Page extract:
___

No Debt Ceiling Increase? Obama Can Raise It

27 July 2011 |permalink | email article

Andrew Ross Sorkin, a financial columnist for The New York Times, and author of the 2010 best seller, Too Big to Fail, observed Tuesday that the Obama administration has been preparing the country for the worst, with officials officially saying the sky is about to fall.

The award-winning journalist suggests that while the sky may indeed fall if both sides can’t compromise, the fact that the market has been calm has served only to deepen the resistance to a deal. He quotes Neil M. Barofsky, the former inspector general of TARP: “It’s so typical of the way Treasury and the Fed treat everything – it is always to warn that Armageddon is coming.”

___

Dataset records:
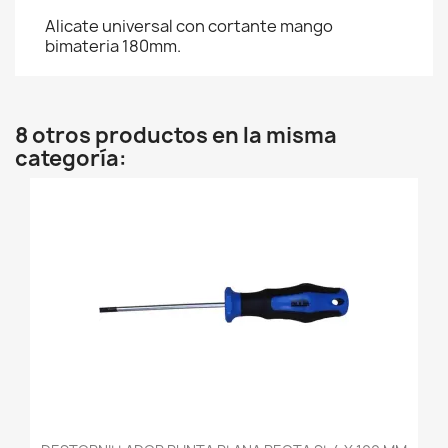
Alicate universal con cortante mango
bimateria 180mm.
8 otros productos en la misma
categoría:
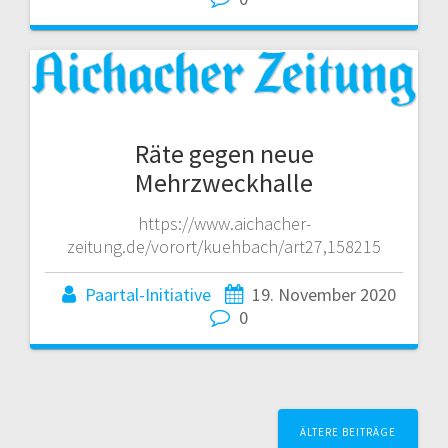
Räte gegen neue
Mehrzweckhalle
https://www.aichacher-
zeitung.de/vorort/kuehbach/art27,158215
Paartal-Initiative
19. November 2020
0
Beitragsnavigation
ÄLTERE BEITRÄGE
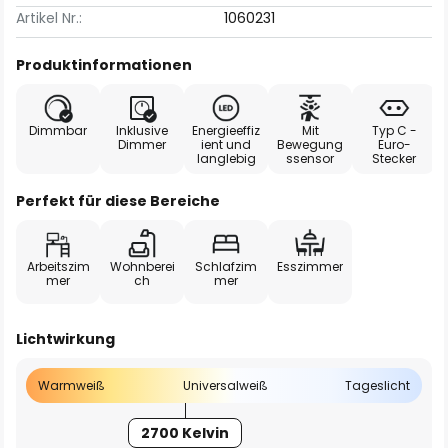
Artikel Nr.:
1060231
Produktinformationen
Dimmbar
Inklusive
Energieeffiz
Mit
Typ C -
Dimmer
ient und
Bewegung
Euro-
langlebig
ssensor
Stecker
Perfekt für diese Bereiche
Arbeitszim
Wohnberei
Schlafzim
Esszimmer
mer
ch
mer
Lichtwirkung
Warmweiß
Universalweiß
Tageslicht
2700 Kelvin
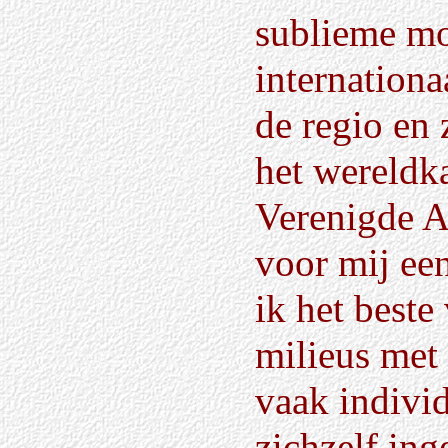
sublieme m
internationa
de regio en 
het wereldk
Verenigde A
voor mij een
ik het beste
milieus met 
vaak individ
zichzelf ing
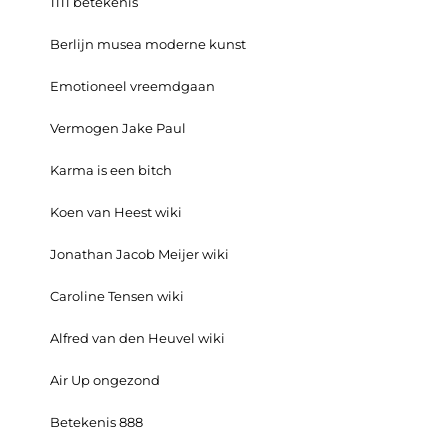
1111 betekenis
Berlijn musea moderne kunst
Emotioneel vreemdgaan
Vermogen Jake Paul
Karma is een bitch
Koen van Heest wiki
Jonathan Jacob Meijer wiki
Caroline Tensen wiki
Alfred van den Heuvel wiki
Air Up ongezond
Betekenis 888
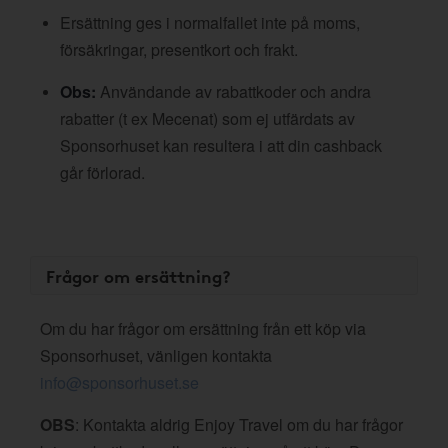
Ersättning ges i normalfallet inte på moms,
försäkringar, presentkort och frakt.
Obs:
Användande av rabattkoder och andra
rabatter (t ex Mecenat) som ej utfärdats av
Sponsorhuset kan resultera i att din cashback
går förlorad.
Frågor om ersättning?
Om du har frågor om ersättning från ett köp via
Sponsorhuset, vänligen kontakta
info@sponsorhuset.se
OBS
: Kontakta aldrig Enjoy Travel om du har frågor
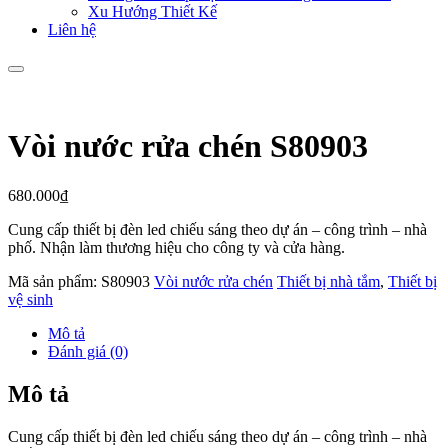
Xu Hướng Thiết Kế
Liên hệ
Vòi nước rửa chén S80903
680.000
₫
Cung cấp thiết bị đèn led chiếu sáng theo dự án – công trình – nhà
phố. Nhận làm thương hiệu cho công ty và cửa hàng.
Mã sản phẩm:
S80903
Vòi nước rửa chén
Thiết bị nhà tắm
,
Thiết bị
vệ sinh
Mô tả
Đánh giá (0)
Mô tả
Cung cấp thiết bị đèn led chiếu sáng theo dự án – công trình – nhà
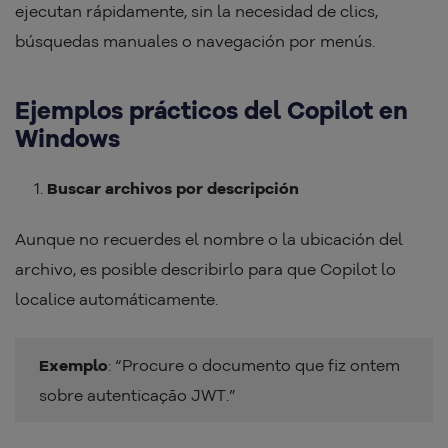
ejecutan rápidamente, sin la necesidad de clics,
búsquedas manuales o navegación por menús.
Ejemplos prácticos del Copilot en
Windows
Buscar archivos por descripción
Aunque no recuerdes el nombre o la ubicación del
archivo, es posible describirlo para que Copilot lo
localice automáticamente.
Exemplo
: “Procure o documento que fiz ontem
sobre autenticação JWT.”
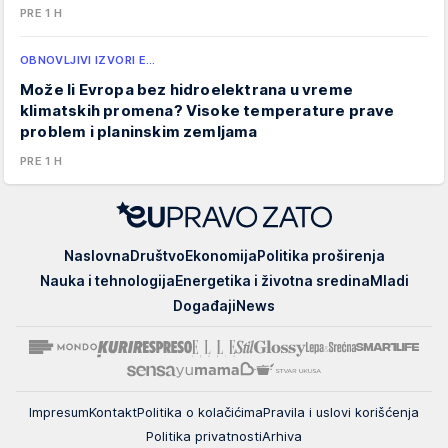
PRE 1 H
OBNOVLJIVI IZVORI E…
Može li Evropa bez hidroelektrana u vreme
klimatskih promena? Visoke temperature prave
problem i planinskim zemljama
PRE 1 H
EUpravo
Naslovna
Društvo
Ekonomija
Politika proširenja
zato
Nauka i tehnologija
Energetika i životna sredina
Mladi
Događaji
News
Impresum
Kontakt
Politika o kolačićima
Pravila i uslovi korišćenja
Politika privatnosti
Arhiva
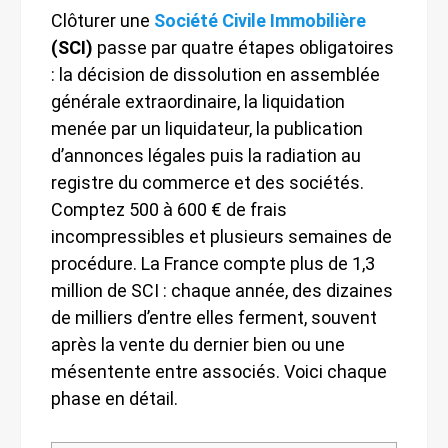
Clôturer une
Société Civile Immobilière
(SCI)
passe par quatre étapes obligatoires
: la décision de dissolution en assemblée
générale extraordinaire, la liquidation
menée par un liquidateur, la publication
d’annonces légales puis la radiation au
registre du commerce et des sociétés.
Comptez 500 à 600 € de frais
incompressibles et plusieurs semaines de
procédure. La France compte plus de 1,3
million de SCI : chaque année, des dizaines
de milliers d’entre elles ferment, souvent
après la vente du dernier bien ou une
mésentente entre associés. Voici chaque
phase en détail.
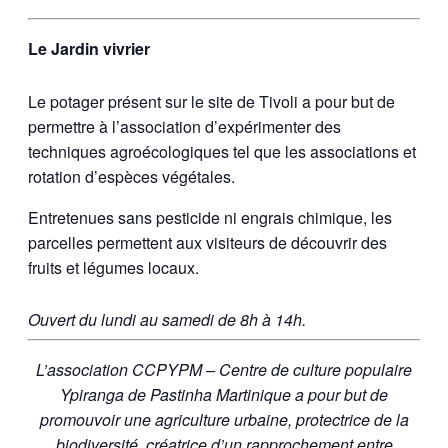
Le Jardin vivrier
Le potager présent sur le site de Tivoli a pour but de
permettre à l’association d’expérimenter des
techniques agroécologiques tel que les associations et
rotation d’espèces végétales.
Entretenues sans pesticide ni engrais chimique, les
parcelles permettent aux visiteurs de découvrir des
fruits et légumes locaux.
Ouvert du lundi au samedi de 8h à 14h.
L’association CCPYPM – Centre de culture populaire
Ypiranga de Pastinha Martinique a pour but de
promouvoir une agriculture urbaine, protectrice de la
biodiversité, créatrice d’un rapprochement entre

___

Exercise: Continue the debt ceiling article from the point where it stops.

Response for this exercise:
Sorkin notes that Treasury Secretary, Timothy F. Geithner, is among those who may have miscalculated, observing that he has consistently held out Aug. 2 as the cutoff date for lawmakers to reach a compromise, and after that date the government might not be able to send out Social Security checks or Medicare payments.

Geithner told Sorkin in May that he was expecting to reach a deal by mid-July, way ahead of the final deadline. “Why would you want to experiment? In July, you’d want this done.” Sorkin’s take away: the market seems to believe the deal was a false deadline. “In other words, the United States has some wiggle room.”

Sorkin was told by Mohamed El-Erian, chief executive of Pimco, the large bond manager, that “the markets believe the political parties will reach a compromise agreement to avert default,” especially considering that they may have a bit more time on the doomsday clock.

Standard & Poor’s threatened that it would cut the United States rating if lawmakers didn’t come up with a “credible” solution. Sources say America’s AAA could still drop a point, terrible news for everyone. My hunch is Obama is prepared to sign a single piece of paper by August 2 increasing the debt ceiling limit to 2013, foiling a House GOP effort to make it a 2012 election year issue.